We can also plot the model parameter estimates with their confidence intervals:
```{r}
# Plot the coefficient estimates (from the averaged model)
plot(m1_average)
```
Finally, we can use the `predict()` function as we have before to visualize the effect of each input variable on the outcome. Here, we will show the independent, model-averaged effect of $x_2$, when all other input variables are held at their average values. Then, we'll do the same for $x_4$.
```{r}
# Predict from the average model:
# How does y change as a function of x2, while
# other inputs held at their average?
new_df = data.frame(
X1 = rep(mean(my_df$X1), 100),
X2 = seq(0, 19, length.out = 100),
X3 = rep(mean(my_df$X3), 100),
X4 = rep(mean(my_df$X4), 100)
)
pred_m1_avg_x2 =
predict(m1_average,
newdata = new_df,
se.fit = TRUE)
plot(my_df$y ~ my_df$X2,
xlab = "input x2", ylab = "y", pch = 19)
lines(pred_m1_avg_x2$fit ~ new_df$X2)
lines(pred_m1_avg_x2$fit-2*pred_m1_avg_x2$se.fit ~ new_df$X2, lty = 2)
lines(pred_m1_avg_x2$fit+2*pred_m1_avg_x2$se.fit ~ new_df$X2, lty = 2)
# Predict from the average model:
# How does y change as a function of x4, while
# other inputs held at their average?
new_df = data.frame(
X1 = rep(mean(my_df$X1), 100),
X2 = rep(mean(my_df$X2), 100),
X3 = rep(mean(my_df$X3), 100),
X4 = seq(0, 19, length.out = 100)
)
pred_m1_avg_x4 =
predict(m1_average,
newdata = new_df,
se.fit = TRUE)
plot(my_df$y ~ my_df$X4,
xlab = "input x4", ylab = "y", pch = 19)
lines(pred_m1_avg_x4$fit ~ new_df$X4)
lines(pred_m1_avg_x4$fit-2*pred_m1_avg_x4$se.fit ~ new_df$X4, lty = 2)
lines(pred_m1_avg_x4$fit+2*pred_m1_avg_x4$se.fit ~ new_df$X4, lty = 2)
```
Another, perhaps simpler way to vizualize how well a model matches the data is to plot the model predictions of the data versus the observed data.

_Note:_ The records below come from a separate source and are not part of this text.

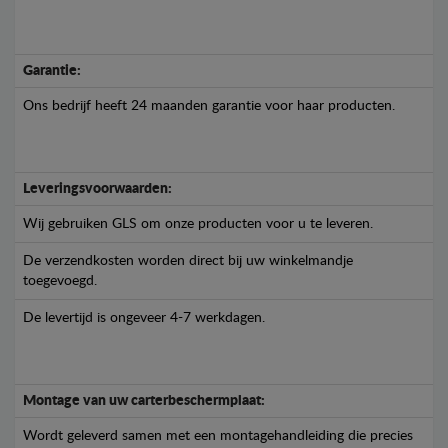
Garantie:
Ons bedrijf heeft 24 maanden garantie voor haar producten.
Leveringsvoorwaarden:
Wij gebruiken GLS om onze producten voor u te leveren.
De verzendkosten worden direct bij uw winkelmandje
toegevoegd.
De levertijd is ongeveer 4-7 werkdagen.
Montage van uw carterbeschermplaat:
Wordt geleverd samen met een montagehandleiding die precies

We can even compare this to the non-averaged model.
```{r}
raw_predict_avg = predict(m1_average)
raw_predict_nonavg = predict(m1)
raw_predict_bad = predict(sub_m2)
plot(my_df$y ~ raw_predict_avg,
xlab = "Model Prediction", ylab = "Data, y", pch = 19, col = "red")
points(my_df$y ~ raw_predict_nonavg, pch = 19, col = "black")
points(my_df$y ~ raw_predict_bad, pch = 19, col = "orange")
# 1-to-1 line
abline(a = 0, b = 1)
```
It is hard to see, and likely not significant in this case, but the red points (model-averaged) tend to be closer to the 1:1 line, compared to the black points, meaning the averaged model makes slightly better predictions of the observed data. What is more clear, is that the "bad" model (which only included covariate $x_1$), does not match the 1:1 line at all; it's more of a shot-gun of points. Therefore, this clearly indicates the model is not predictive of the $y$ data. This is a good visualization of how well your models' within-sample prediction (i.e., how close the model predictions of observed data match the observed data).